La directive proposée définit des règles visant à prévenir la violence à l’égard des femmes et la violence domestique et à lutter contre ces phénomènes. Elle devrait établir des règles minimales concernant les droits des victimes à la protection et au soutien ainsi que la prévention et l’intervention précoce.

La directive devrait prendre en considération le risque accru de violence auquel sont exposées les victimes qui font l’objet d’une discrimination intersectionnelle fondée à la fois sur le sexe ou le genre.
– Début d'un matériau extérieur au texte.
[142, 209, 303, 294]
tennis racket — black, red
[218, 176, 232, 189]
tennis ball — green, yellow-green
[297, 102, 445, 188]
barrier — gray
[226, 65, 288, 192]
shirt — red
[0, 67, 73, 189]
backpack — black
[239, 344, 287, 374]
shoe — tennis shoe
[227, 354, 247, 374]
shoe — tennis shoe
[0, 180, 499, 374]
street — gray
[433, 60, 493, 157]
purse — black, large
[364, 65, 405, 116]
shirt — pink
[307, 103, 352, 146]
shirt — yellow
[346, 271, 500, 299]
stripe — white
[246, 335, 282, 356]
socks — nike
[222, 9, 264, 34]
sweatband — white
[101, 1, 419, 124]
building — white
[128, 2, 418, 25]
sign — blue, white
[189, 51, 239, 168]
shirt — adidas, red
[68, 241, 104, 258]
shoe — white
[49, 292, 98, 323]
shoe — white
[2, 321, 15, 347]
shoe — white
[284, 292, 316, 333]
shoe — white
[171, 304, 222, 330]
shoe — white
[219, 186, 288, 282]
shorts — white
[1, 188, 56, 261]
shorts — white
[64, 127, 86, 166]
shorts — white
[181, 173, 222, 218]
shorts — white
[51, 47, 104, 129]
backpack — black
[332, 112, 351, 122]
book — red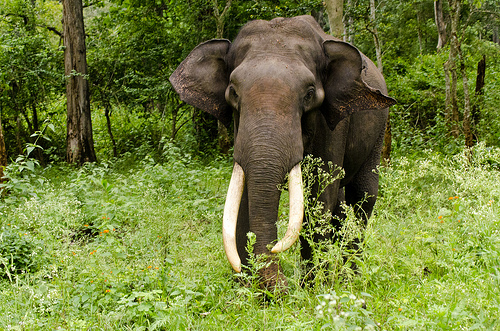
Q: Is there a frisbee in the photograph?
A: No, there are no frisbees.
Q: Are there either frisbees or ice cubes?
A: No, there are no frisbees or ice cubes.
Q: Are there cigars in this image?
A: No, there are no cigars.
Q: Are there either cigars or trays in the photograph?
A: No, there are no cigars or trays.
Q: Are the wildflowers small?
A: Yes, the wildflowers are small.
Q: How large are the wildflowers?
A: The wildflowers are small.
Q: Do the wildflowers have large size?
A: No, the wildflowers are small.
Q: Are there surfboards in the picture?
A: No, there are no surfboards.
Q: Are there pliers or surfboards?
A: No, there are no surfboards or pliers.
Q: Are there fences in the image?
A: No, there are no fences.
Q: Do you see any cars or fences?
A: No, there are no fences or cars.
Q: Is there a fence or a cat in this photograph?
A: No, there are no fences or cats.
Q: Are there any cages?
A: No, there are no cages.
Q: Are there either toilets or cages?
A: No, there are no cages or toilets.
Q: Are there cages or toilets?
A: No, there are no cages or toilets.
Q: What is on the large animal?
A: The trunk is on the elephant.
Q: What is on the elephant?
A: The trunk is on the elephant.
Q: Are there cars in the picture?
A: No, there are no cars.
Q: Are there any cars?
A: No, there are no cars.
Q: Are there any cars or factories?
A: No, there are no cars or factories.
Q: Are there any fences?
A: No, there are no fences.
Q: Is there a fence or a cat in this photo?
A: No, there are no fences or cats.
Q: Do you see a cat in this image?
A: No, there are no cats.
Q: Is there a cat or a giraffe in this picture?
A: No, there are no cats or giraffes.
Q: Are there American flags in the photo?
A: No, there are no American flags.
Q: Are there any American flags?
A: No, there are no American flags.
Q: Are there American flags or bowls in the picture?
A: No, there are no American flags or bowls.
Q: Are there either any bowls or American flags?
A: No, there are no American flags or bowls.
Une attention particulière doit être accordée au risque d’intimidations, de représailles et de victimisation secondaire et répétée ainsi qu’à la nécessité de protéger la dignité et les droits des victimes, notamment leur intégrité physique et psychologique, leur vie privée et leur sécurité.
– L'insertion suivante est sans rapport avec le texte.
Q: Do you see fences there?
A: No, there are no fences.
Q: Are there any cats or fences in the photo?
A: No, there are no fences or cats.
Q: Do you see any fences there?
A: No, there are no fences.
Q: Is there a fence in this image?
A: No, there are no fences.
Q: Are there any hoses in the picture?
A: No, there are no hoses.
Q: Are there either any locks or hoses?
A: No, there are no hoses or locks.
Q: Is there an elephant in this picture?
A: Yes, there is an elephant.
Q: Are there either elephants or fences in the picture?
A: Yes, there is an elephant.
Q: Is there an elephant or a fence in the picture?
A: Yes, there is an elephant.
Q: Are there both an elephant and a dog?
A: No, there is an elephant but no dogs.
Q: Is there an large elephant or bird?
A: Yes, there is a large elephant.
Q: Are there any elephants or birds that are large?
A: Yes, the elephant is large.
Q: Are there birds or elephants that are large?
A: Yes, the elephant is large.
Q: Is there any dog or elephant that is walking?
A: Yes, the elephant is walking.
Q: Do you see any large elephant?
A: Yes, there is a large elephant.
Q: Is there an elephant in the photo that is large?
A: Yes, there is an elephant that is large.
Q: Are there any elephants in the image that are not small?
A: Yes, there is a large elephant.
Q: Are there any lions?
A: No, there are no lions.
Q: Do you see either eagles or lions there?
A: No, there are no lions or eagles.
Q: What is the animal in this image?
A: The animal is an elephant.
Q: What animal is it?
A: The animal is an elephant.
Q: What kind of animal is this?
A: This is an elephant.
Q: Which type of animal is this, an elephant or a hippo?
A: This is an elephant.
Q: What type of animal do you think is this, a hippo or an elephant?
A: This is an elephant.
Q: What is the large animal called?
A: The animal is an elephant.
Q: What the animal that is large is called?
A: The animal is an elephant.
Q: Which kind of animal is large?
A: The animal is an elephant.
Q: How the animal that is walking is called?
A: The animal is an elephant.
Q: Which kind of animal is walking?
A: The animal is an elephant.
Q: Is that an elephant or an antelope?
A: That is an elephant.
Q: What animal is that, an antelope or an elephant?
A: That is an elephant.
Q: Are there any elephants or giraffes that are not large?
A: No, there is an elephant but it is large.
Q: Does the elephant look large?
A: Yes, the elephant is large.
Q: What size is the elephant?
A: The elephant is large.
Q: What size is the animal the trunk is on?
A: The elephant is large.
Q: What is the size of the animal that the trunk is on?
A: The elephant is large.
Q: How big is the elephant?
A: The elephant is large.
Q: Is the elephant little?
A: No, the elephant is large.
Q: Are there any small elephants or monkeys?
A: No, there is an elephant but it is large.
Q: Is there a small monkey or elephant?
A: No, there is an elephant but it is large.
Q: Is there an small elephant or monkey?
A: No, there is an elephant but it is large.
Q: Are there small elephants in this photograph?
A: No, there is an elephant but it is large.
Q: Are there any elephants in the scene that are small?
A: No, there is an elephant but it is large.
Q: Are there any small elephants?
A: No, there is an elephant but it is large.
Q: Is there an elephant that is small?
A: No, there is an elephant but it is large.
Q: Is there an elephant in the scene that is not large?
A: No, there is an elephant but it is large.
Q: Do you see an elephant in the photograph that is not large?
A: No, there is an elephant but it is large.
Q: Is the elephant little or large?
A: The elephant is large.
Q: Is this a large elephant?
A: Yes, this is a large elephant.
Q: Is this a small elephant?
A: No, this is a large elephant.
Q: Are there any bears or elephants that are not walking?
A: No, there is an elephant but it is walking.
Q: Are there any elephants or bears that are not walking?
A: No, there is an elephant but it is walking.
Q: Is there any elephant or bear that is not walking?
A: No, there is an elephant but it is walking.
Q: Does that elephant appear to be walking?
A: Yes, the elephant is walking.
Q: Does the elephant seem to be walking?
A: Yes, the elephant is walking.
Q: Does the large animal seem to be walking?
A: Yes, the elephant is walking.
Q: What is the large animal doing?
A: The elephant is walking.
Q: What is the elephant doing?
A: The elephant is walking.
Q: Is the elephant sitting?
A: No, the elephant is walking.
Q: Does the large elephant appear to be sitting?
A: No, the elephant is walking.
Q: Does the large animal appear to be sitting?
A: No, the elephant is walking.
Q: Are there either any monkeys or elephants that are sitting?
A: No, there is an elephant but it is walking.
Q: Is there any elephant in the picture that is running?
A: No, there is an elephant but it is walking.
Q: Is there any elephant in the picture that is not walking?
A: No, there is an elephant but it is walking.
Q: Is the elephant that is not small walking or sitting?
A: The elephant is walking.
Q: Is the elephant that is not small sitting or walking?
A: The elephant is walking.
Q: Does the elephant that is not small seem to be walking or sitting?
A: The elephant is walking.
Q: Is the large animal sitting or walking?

Comportements délictueux érigés en infractions pénales

Selon les députés, la directive devrait couvrir les infractions pénales telles que le viol, l’agression sexuelle, les mutilations génitales féminines, les mutilations génitales intersexuées, la stérilisation forcée, le mariage forcé, le harcèlement sexuel dans le monde du travail, le partage non consenti de matériels intimes ou manipulés, la traque furtive en ligne, le cyberharcèlement, la réception non sollicitée de contenu sexuellement explicite, l’incitation à la violence ou à la haine en ligne et les actes délictueux couverts par d’autres instruments de l’Union.
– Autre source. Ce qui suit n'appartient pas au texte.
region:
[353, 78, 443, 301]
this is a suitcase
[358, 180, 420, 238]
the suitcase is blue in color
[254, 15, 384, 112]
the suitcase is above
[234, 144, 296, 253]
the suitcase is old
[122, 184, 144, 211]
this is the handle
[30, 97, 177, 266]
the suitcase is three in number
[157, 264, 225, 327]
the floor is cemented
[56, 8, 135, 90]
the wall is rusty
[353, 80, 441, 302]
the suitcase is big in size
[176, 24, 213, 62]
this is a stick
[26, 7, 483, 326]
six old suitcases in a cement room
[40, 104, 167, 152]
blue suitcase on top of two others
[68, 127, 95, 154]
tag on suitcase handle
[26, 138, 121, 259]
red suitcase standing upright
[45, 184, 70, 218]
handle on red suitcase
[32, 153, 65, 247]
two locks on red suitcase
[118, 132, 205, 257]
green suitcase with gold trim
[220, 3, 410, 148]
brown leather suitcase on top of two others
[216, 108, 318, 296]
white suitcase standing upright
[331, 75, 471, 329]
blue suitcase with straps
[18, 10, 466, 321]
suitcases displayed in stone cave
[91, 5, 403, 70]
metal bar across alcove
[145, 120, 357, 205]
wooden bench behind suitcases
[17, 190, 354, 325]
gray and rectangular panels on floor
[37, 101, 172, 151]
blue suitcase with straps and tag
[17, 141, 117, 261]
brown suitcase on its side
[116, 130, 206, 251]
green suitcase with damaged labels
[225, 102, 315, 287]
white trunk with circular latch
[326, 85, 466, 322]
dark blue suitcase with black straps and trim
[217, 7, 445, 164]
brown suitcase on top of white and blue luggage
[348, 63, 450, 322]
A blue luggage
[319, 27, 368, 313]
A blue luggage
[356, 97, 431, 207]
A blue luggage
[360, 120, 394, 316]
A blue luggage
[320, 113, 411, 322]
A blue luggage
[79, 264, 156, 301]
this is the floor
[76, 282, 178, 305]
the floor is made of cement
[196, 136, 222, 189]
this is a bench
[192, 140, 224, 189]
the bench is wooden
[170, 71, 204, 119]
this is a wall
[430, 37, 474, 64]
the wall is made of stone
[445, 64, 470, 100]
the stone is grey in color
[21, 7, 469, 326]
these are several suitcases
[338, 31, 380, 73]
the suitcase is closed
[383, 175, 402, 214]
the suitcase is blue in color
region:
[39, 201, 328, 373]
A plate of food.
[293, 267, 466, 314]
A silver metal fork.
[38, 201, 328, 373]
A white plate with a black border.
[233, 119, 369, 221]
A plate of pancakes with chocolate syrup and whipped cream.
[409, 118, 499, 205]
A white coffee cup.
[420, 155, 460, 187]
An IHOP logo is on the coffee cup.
Le rapport a proposé d’élargir la liste des cybercrimes et cyberinfractions relevant du champ d’application de la proposition, afin de couvrir davantage de situations.

Notion de consentement

Les députés ont proposé d’élargir la définition du viol afin d’y inclure tout autre acte non consenti de nature sexuelle. Par «acte non consenti», il faut entendre un acte accompli sans que la femme ait donné son consentement volontairement ou dans une situation où la femme n’est pas en mesure de se forger une volonté libre en raison de son état physique ou mental, par exemple parce qu’elle est effrayée, intimidée, inconsciente, ivre, endormie, malade, blessée physiquement ou handicapée ou dans une autre situation de vulnérabilité particulière.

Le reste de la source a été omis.